Nobody said not to go cover

Nobody said not to go

by Ken Cuthbertson

Known as "Mickey" to her friends, Emily Hahn traveled across the country dressed as a boy in the 192Os; worked as a Harvey Girl in Taos, New Mexico; ran away to the Belgian Congo as a Red Cross worker during the Great Depression; was the concubine of a Chinese poet in Shanghai in the 1930s; became an opium addict; had an affair and an illegitimate child with the head of the British Secret Service in Hong Kong just before the outbreak of World War II; was involved in underground relief work in occupied Hong Kong; and moved back to the United States and became a pioneer in the fields of environmentalism and wildlife preservation before her death last year. Mickey Hahn also wrote hundreds of articles and short stories for The New Yorker from 1925 to 1995 and wrote fifty-two books in her lifetime, astonishing her publishers and agents by moving effortlessly from biography to humor to fiction to travel memoir to history.

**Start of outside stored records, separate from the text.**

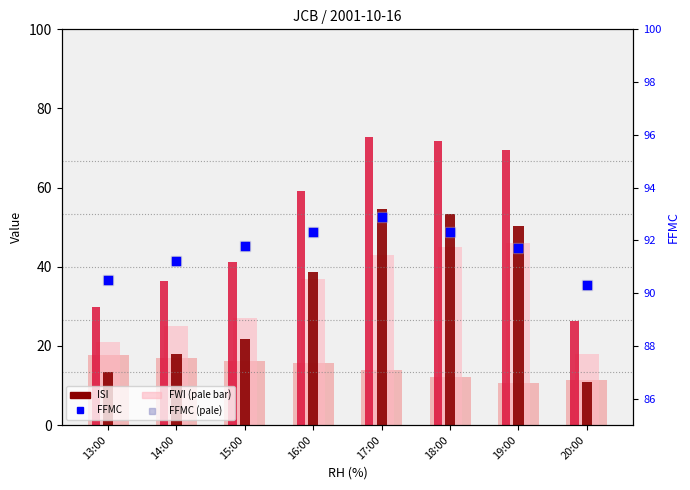

Which series contains the lowest Y value?

TMP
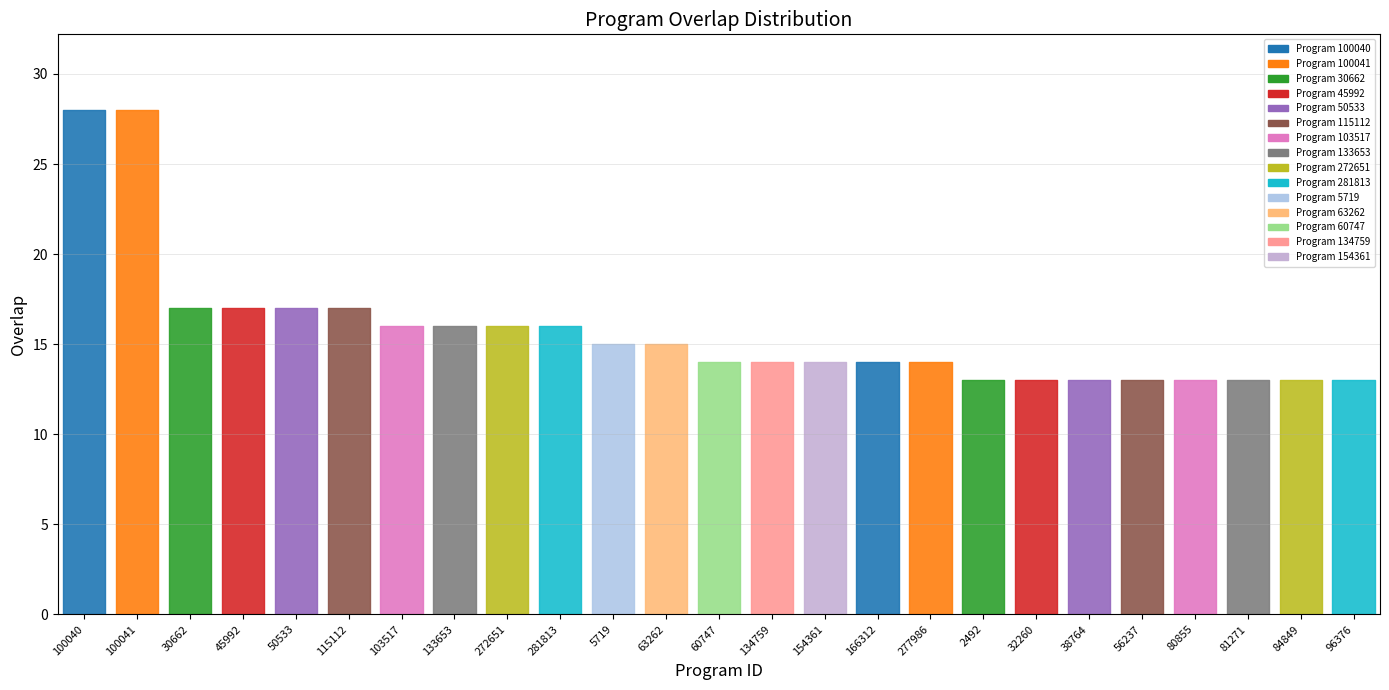

Rank the categories by value from highest to lowest.

100040, 100041, 30662, 45992, 50533, 115112, 103517, 133653, 272651, 281813, 5719, 63262, 60747, 134759, 154361, 166312, 277986, 2492, 32260, 38764, 56237, 80855, 81271, 84849, 96376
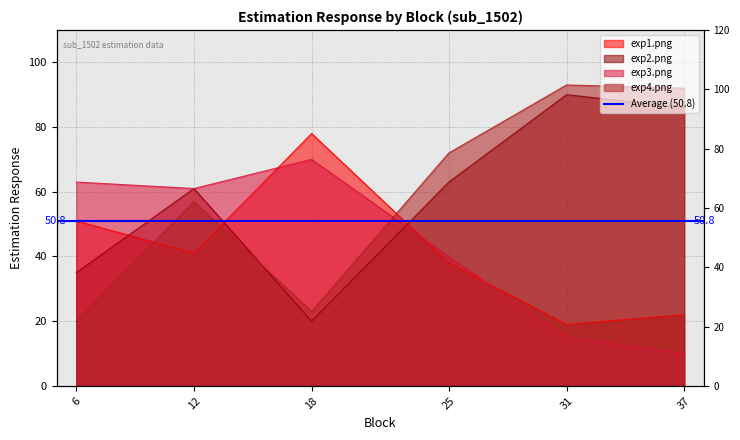

What is the difference between the maximum and second lowest values in the exp2.png series?

55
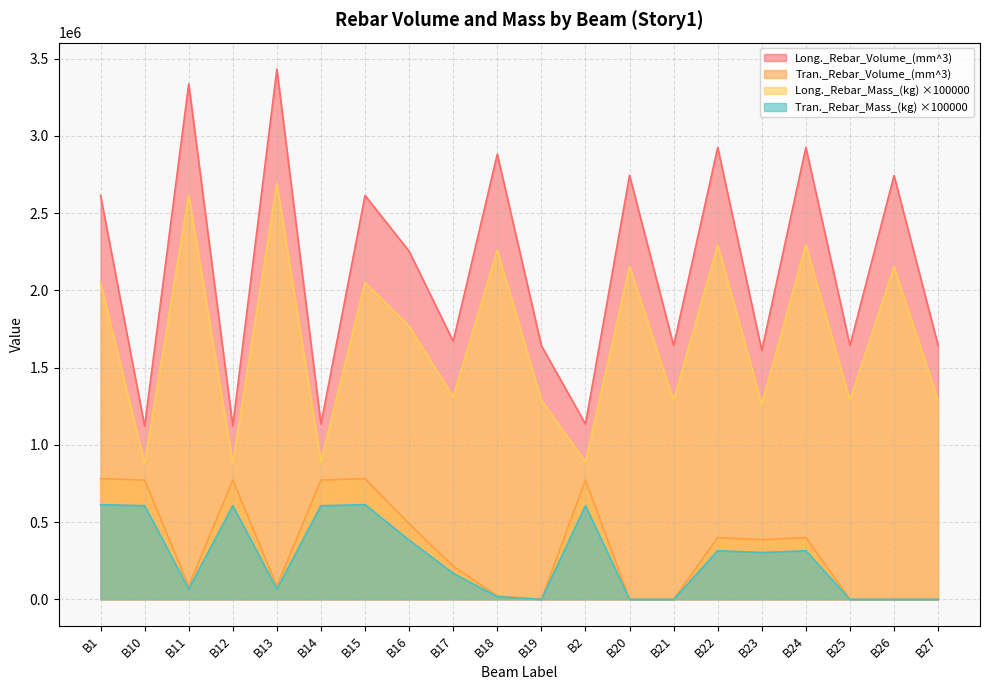

How many interior local peaks does the Tran._Rebar_Mass_(kg) series have?

5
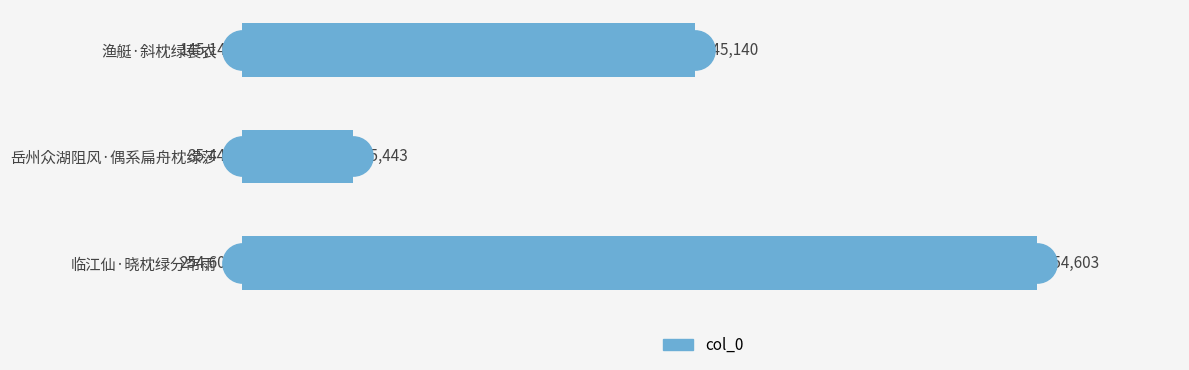

Which has a higher value, 岳州众湖阻风·偶系扁舟枕绿莎 or 临江仙·晓枕绿分帘雨?

临江仙·晓枕绿分帘雨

Chappie’s discussion starters

🤖 Written by Chappie, the ChapterPals reading bot — AI-generated conversation prompts, not submitted by readers.

  1. Which character stayed with you after you turned the last page, and why?
  2. Was there a moment where you disagreed with a character’s choice? What would you have done?
  3. What theme did this book keep circling back to — and did it earn its ending?
  4. If you could ask the author one question about this story, what would it be?
  5. Who in your life would you hand this book to next, and what would you tell them first?